A MI é uma especialidade essencialmente de raciocínio clínico e, para tal, temos que ver o doente e manter o seu acompanhamento, nunca esquecendo que o internista tem capacidade e interesse em poder subespecializar-se em determinadas áreas específicas. Isto não pode faltar! Outro ponto essencial a que se deve dar atenção é a investigação. Portugal tem bons resultados em trabalhos de ciência básica, mas, em termos de investigação clínica, está muito atrasado. É preciso apostar neste campo, disponibilizando tempo e estruturas hospitalares de apoio. E, obviamente, a compensação salarial também é outra vertente que faz a diferença na hora de escolher, daí se defender a discriminação positiva, como como acontece na Medicina Geral e Familiar, por causa da dedicação exigida e da sobrecarga de trabalho. Acresce ainda a necessidade de reformular a carreira médica hospitalar, tornando-a mais atrativa, de modo que os jovens médicos sintam que no futuro terão condições para evoluir e atingir, quando justificado, o topo da carreira.
“O internista nunca deve achar que a sua missão é apenas produzir atos, é um contínuo, um sacerdócio (com compensações, obviamente), por isso recomendo a todos os jovens internistas que não deixem cair o espírito de missão humanístico”
Nalguns países aposta-se na flexibilização horária, o que tem atraído muitos jovens. Poderia ser também uma solução para Portugal?

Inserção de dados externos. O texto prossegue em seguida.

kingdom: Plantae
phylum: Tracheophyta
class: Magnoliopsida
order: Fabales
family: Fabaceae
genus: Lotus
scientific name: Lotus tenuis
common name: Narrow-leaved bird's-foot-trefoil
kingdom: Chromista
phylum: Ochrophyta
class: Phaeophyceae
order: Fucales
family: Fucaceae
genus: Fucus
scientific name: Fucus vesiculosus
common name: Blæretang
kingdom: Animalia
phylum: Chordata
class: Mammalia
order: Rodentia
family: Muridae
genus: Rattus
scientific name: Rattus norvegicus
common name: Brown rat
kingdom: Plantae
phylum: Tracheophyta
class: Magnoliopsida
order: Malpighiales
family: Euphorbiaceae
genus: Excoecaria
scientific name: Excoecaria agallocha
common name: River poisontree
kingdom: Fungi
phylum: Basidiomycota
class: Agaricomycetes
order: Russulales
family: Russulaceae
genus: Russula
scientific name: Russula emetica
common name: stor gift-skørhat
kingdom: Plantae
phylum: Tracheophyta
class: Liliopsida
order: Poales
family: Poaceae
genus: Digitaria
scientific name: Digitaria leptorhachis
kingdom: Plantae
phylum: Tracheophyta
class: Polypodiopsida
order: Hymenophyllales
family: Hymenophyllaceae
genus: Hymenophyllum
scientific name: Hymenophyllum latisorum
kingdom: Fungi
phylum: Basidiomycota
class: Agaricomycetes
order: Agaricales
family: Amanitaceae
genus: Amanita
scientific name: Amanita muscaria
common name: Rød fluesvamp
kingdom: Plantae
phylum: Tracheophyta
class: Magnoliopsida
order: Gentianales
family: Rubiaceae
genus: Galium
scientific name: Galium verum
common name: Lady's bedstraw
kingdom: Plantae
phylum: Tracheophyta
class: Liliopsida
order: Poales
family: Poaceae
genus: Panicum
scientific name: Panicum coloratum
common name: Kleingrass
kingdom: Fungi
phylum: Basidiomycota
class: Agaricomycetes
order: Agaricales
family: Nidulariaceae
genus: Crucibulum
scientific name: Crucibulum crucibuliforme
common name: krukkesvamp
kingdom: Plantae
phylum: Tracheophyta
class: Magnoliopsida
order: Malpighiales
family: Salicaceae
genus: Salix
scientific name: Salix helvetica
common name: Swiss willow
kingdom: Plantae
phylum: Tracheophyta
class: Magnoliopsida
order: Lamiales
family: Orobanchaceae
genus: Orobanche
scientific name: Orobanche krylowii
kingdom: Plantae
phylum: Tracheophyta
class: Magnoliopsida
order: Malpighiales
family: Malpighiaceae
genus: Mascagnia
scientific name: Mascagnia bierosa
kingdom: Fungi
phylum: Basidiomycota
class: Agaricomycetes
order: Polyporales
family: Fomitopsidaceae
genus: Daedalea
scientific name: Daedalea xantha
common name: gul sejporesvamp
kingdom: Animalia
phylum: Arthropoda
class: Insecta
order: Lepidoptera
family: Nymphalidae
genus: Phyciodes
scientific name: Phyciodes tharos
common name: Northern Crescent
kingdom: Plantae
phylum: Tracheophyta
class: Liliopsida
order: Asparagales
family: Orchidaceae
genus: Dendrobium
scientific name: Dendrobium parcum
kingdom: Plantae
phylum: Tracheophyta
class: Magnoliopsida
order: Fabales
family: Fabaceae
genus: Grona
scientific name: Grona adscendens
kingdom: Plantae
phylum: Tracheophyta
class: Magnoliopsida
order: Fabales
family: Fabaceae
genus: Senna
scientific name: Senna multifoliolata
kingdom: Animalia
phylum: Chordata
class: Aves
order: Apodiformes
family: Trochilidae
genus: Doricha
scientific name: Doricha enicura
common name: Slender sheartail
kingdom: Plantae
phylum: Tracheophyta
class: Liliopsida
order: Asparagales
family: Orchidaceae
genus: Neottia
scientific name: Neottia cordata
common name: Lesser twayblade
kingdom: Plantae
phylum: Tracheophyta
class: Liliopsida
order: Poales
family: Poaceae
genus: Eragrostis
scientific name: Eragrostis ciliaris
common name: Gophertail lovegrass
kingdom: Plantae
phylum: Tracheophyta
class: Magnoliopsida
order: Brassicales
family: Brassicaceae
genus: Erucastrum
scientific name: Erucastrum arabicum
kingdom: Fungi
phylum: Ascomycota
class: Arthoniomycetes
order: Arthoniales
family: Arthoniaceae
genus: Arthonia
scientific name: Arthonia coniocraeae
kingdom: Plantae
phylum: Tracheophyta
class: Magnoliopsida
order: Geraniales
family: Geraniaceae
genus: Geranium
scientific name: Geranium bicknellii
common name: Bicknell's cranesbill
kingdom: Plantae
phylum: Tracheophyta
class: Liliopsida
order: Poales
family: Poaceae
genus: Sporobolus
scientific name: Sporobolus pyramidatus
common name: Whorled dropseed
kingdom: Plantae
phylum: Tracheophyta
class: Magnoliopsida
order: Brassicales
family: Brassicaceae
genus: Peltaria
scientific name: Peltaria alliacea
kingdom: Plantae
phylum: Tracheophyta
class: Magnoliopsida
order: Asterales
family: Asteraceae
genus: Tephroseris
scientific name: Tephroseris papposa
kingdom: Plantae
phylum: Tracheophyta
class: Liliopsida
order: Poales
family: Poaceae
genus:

Pode ser uma possibilidade, desde que seja positiva para o sistema de saúde, em particular para o doente. Em Espanha têm adotado essa flexibilização. É algo positivo, mas não pode pôr em causa o espírito de grupo, quer dentro da MI quer com outras áreas e outros profissionais (enfermeiros e técnicos). Ser médico não se cinge à produção de atos isolados; estes devem ser integrados.
O que gostaria de dizer aos jovens internistas ou a quem vai escolher a especialidade?
A Medicina tem uma parte de Arte, que é o humanismo: é preciso saber comunicar, estabelecer contacto com cuidadores e ou familiares. O internista nunca deve achar que a sua missão é apenas produzir atos, é um contínuo, um sacerdócio (com compensações, obviamente), por isso recomendo a todos os jovens internistas que não deixem cair o espírito de missão humanístico de se ser médico, sobretudo na era da tecnologia e da Inteligência Artificial (IA). A IA vai substituir-nos em muitas coisas, mas não no humanismo.